▸ **Instructions to follow**
Copy the rows word for word, starting at the line containing "Output format: photo, then" and ending with the line containing "-0.001446, 0.999988, 0.575490]]", both included, and leave out the pictures.

Segment Start: Given records

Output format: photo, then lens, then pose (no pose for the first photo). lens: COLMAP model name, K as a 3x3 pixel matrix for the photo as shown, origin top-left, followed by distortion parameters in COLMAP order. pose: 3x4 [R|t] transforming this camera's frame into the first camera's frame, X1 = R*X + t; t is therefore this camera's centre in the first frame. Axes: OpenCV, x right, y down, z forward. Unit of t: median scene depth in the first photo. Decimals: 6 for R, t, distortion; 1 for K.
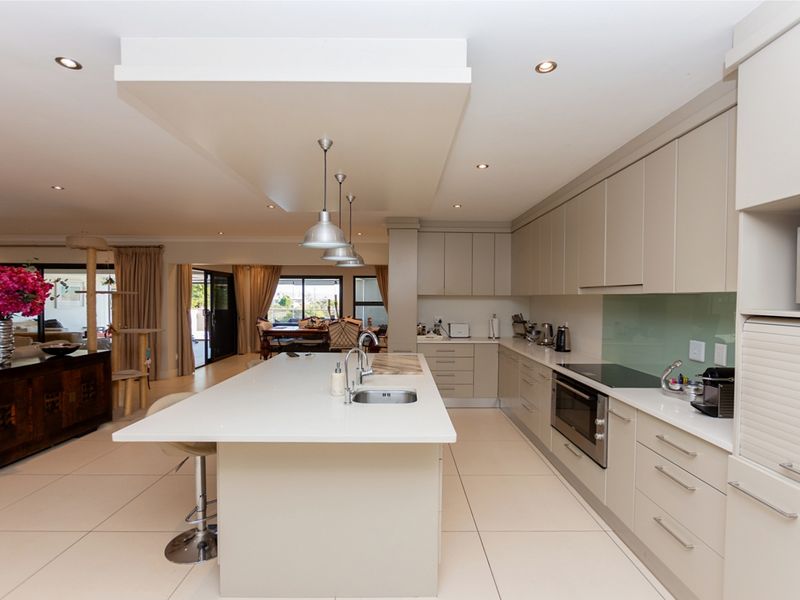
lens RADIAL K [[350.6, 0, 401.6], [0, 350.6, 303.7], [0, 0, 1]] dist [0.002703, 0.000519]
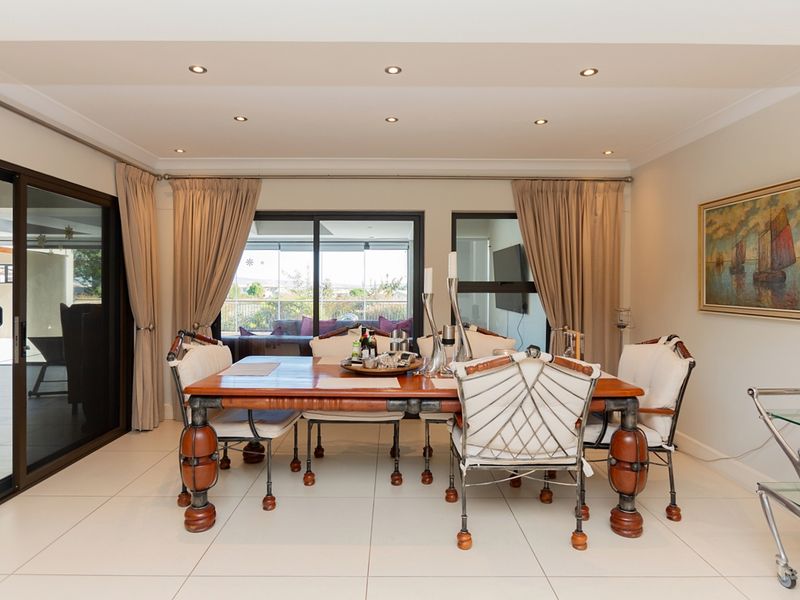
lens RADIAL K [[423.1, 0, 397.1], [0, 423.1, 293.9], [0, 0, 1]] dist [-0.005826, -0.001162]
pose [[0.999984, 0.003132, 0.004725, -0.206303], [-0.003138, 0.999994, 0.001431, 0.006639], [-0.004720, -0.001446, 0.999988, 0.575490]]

Segment End: Given records
Segment Start: Given records

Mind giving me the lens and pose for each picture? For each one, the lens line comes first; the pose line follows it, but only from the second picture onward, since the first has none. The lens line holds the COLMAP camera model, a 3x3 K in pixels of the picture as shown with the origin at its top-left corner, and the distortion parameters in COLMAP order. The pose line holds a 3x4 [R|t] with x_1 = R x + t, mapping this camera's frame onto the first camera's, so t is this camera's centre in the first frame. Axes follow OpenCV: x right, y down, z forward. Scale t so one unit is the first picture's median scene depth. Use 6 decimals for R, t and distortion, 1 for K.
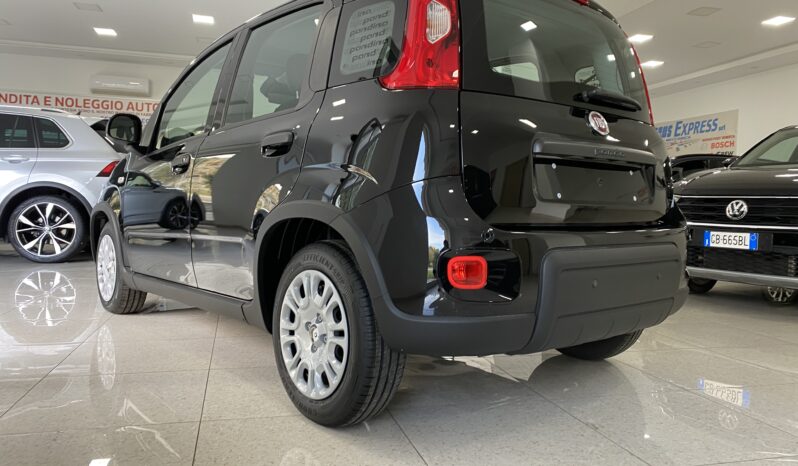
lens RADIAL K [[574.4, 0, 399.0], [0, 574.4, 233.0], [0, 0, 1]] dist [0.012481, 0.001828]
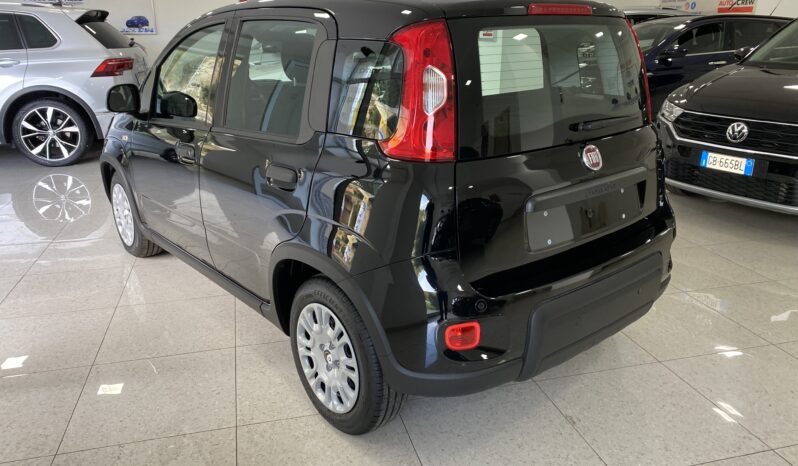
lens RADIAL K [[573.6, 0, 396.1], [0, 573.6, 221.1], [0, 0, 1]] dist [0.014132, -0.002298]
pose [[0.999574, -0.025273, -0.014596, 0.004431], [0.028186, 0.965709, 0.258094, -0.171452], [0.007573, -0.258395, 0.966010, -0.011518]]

Segment End: Given records

▸ **Written solution**
Output format: photo, then lens, then pose (no pose for the first photo). lens: COLMAP model name, K as a 3x3 pixel matrix for the photo as shown, origin top-left, followed by distortion parameters in COLMAP order. pose: 3x4 [R|t] transforming this camera's frame into the first camera's frame, X1 = R*X + t; t is therefore this camera's centre in the first frame. Axes: OpenCV, x right, y down, z forward. Unit of t: median scene depth in the first photo. Decimals: 6 for R, t, distortion; 1 for K.
lens RADIAL K [[350.6, 0, 401.6], [0, 350.6, 303.7], [0, 0, 1]] dist [0.002703, 0.000519]
lens RADIAL K [[423.1, 0, 397.1], [0, 423.1, 293.9], [0, 0, 1]] dist [-0.005826, -0.001162]
pose [[0.999984, 0.003132, 0.004725, -0.206303], [-0.003138, 0.999994, 0.001431, 0.006639], [-0.004720, -0.001446, 0.999988, 0.575490]]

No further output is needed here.